For those with wealth, the future may seem less certain than it once did. Some are taking a fresh look at their family offices and the governance structures that exist to preserve their wealth for the long term. In turn, the role of the family office is expanding, incorporating greater agility and dynamism than in the past. 

In this context, DBS Private Bank’s new research into family offices – which draws on in-depth discussions with 21 representatives of wealthy families, family offices and government bodies, as well as other experts in the field – shines a light on the priorities for the world’s most influential families.

Here is a selection of our key findings:

The next-gen influence

As families face the challenges of the new economy, the voice of the next generation is growing louder – especially when it comes to social and environmental issues – and is finding a receptive audience among the older generation. We hear how the younger generation’s growing influence is leading to discussions about the extent to which different family members should be involved in day-to-day decision making, and the best way to tackle questions around succession and the eventual transfer of responsibility.

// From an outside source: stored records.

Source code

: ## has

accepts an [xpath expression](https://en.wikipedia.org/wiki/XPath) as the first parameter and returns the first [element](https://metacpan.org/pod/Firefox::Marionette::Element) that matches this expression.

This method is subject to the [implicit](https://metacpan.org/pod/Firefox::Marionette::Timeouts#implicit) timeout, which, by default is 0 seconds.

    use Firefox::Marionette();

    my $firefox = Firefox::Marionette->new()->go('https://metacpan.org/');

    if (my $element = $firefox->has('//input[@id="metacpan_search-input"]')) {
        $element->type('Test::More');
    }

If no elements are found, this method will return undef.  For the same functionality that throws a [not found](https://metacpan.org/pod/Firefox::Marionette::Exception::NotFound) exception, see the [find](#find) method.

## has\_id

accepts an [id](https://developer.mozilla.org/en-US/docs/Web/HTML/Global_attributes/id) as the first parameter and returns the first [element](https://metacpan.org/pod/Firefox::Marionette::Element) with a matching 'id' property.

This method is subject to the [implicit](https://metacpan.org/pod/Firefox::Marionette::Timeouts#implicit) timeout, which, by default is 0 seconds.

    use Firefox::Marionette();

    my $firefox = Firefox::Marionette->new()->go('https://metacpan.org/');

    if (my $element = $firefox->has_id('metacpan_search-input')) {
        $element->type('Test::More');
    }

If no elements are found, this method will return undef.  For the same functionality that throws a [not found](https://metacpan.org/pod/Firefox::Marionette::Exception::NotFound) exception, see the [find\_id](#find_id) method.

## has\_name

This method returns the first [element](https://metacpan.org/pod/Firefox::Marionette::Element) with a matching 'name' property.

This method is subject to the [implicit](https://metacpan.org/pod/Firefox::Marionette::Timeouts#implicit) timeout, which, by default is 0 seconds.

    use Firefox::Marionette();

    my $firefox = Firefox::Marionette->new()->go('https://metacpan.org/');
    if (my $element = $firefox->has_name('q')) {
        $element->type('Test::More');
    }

New demands on the family office

Today’s wealthy families are increasingly looking for professionals in the family office who can provide up-to-date guidance on evolving regulation, emerging asset classes, and social and environmental trends, alongside traditional investment and concierge duties. Reputation management has also become critical.

The succession taboo

Succession is the one aspect of family governance, essential to younger and older generations alike, around which many families still struggle to hold productive, open conversations. Families believe it is time to challenge the taboo. Putting comprehensive plans in place can be liberating for family heads, allowing them to live more freely and avoid the disruption of a poorly arranged transfer of responsibility. 

Gift of giving

Philanthropy today is key to engaging younger family members, providing a natural gateway for them to enter governance and investment discussions. At times of change, it is one subject that has the potential to unite everybody, ensuring shared values and passions are carried through to future generations.

Investing for impact

As well as maintaining their long-term support for good causes through grants and endowments, wealthy families are increasingly prioritising ESG and impact investing. In so doing, they are upholding traditional family principles and believe they are setting a positive example for other families. This is another area where we often see a generational aspect, with younger family members keen to bridge the traditional divide between investment and giving back to society.

Conservative innovation

Sustainable investment strategies, including impact investing and social-impact bonds, present long-term practical advantages, with the potential for exceptional returns. Families believe these strategies make commercial sense, as the cost of passivity on environmental issues will exceed any short-term impact on returns.

A new home for wealth

Singapore’s strong rule of law, credible regulatory regime and business-friendly environment make it an attractive family office destination. As prosperous Asians establish family offices to facilitate intergenerational wealth transfer, Western families are increasingly looking to set up a secondary presence in the region to access new opportunities in private equity, venture capital and direct investments.